志垣は、学者の会として「カナマロ会」(編集部注/日本の核政策に関する研究を行うグループ)や「政策科学研究会(PSR)」のほかに、アメリカ研究会やPVR(Policy Vision Research)、かすみ会(防衛問題懇談会)などの集まりを例示し、それらには全部自分が出席したと述べる。現在まで続いている会もあれば、1回きりで終わったものもあるという。
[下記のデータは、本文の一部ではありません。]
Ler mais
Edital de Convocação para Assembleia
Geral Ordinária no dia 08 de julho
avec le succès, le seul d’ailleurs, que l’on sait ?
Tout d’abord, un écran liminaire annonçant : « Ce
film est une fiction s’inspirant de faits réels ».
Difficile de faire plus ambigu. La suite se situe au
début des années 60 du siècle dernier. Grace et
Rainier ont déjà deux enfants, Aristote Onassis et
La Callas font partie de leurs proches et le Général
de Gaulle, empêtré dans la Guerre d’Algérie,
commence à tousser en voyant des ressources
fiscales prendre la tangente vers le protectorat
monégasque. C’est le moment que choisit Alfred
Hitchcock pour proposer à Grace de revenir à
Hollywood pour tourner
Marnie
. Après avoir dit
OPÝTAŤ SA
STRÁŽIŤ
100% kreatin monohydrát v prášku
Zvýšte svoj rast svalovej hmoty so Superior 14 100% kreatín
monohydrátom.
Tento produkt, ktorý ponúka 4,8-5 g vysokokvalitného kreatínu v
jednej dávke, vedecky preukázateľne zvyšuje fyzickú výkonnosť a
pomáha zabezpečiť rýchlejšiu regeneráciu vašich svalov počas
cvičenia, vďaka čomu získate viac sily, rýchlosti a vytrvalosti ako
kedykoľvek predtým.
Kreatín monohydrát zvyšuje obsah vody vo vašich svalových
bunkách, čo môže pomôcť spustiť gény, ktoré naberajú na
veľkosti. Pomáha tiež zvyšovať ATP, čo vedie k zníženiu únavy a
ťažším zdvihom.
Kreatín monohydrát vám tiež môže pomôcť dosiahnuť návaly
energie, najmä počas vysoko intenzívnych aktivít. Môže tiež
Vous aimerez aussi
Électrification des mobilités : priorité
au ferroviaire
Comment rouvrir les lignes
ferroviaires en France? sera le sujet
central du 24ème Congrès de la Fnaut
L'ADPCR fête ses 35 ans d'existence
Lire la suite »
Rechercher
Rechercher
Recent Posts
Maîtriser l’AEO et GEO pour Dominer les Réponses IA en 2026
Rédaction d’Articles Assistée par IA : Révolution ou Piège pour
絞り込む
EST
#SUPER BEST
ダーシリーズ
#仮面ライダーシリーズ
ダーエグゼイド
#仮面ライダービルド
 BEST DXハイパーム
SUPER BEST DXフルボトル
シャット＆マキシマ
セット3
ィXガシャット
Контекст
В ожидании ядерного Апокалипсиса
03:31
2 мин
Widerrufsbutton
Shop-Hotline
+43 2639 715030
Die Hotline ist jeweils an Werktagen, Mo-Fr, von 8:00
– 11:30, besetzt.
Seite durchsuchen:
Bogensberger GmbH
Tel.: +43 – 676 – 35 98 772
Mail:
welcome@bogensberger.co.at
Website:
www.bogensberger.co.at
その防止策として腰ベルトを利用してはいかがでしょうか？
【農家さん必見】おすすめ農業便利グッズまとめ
委託の内容や委嘱した学者によって、内調は続ける価値があるかどうかを判断したのだろう。

 また、委託の多くはグループでなく個人に対して行われたと見なければならない。

「志垣日記」(編集部注/志垣民郎が日々の仕事などを綴っていた日記)の1967(昭和42)年10月4日(水)の項に、関西の有力学者を訪ねるため京都に出張した際、京都国際ホテルのロビーに午後7時20分に来た上山春平と、午後8時15分に来た会田雄次(編集部注/西洋史学者)が鉢合わせしないよう、同僚と手分けして誘導するシーンが出てくる。

 学者の中には互いに仲の悪い者もおり、内調は基本的に個別につきあい、学者同士がつながらないよう注意していた。朝日の記事のように情報が漏れれば、委託に影響すると思っていたからだ。

 情報委託費は1970年代に7億円を突破するまでになり、志垣がつきあった学者だけでも優に100人余を数えた。いったい、委託はどれほどの広がりを持つのか、雲をつかむような話に思える。

 だが、「志垣資料」を整理していた時に見つけた、「内調 委託事項」と表紙に墨書きされた手書きの資料は、全容に迫る手がかりになるかもしれない。

1459本のレポートが積み上がり
内調の情報網は広がっていく

「内調 委託事項」は、委託番号、題名、納入月日、執筆者(委託団体)等の項目から成る。

 1959(昭和34)年8月の1番「世界労働組合連盟の国際面における最近の特徴的行動」から記述が始まり、1970(同45)年から項目に委託年度が、1974(同49)年からは印刷所、原稿、印刷部数、印刷費、備考が追加されている。

 題名のうち受領日が書かれているのは1983(昭和58)年12月の1459番「発展途上諸国」までで、受領日が空欄になっているものも含めると、1504番「第2次レーガン政権の出発と日米関係」と「経済の現状と展望」が最後となっている。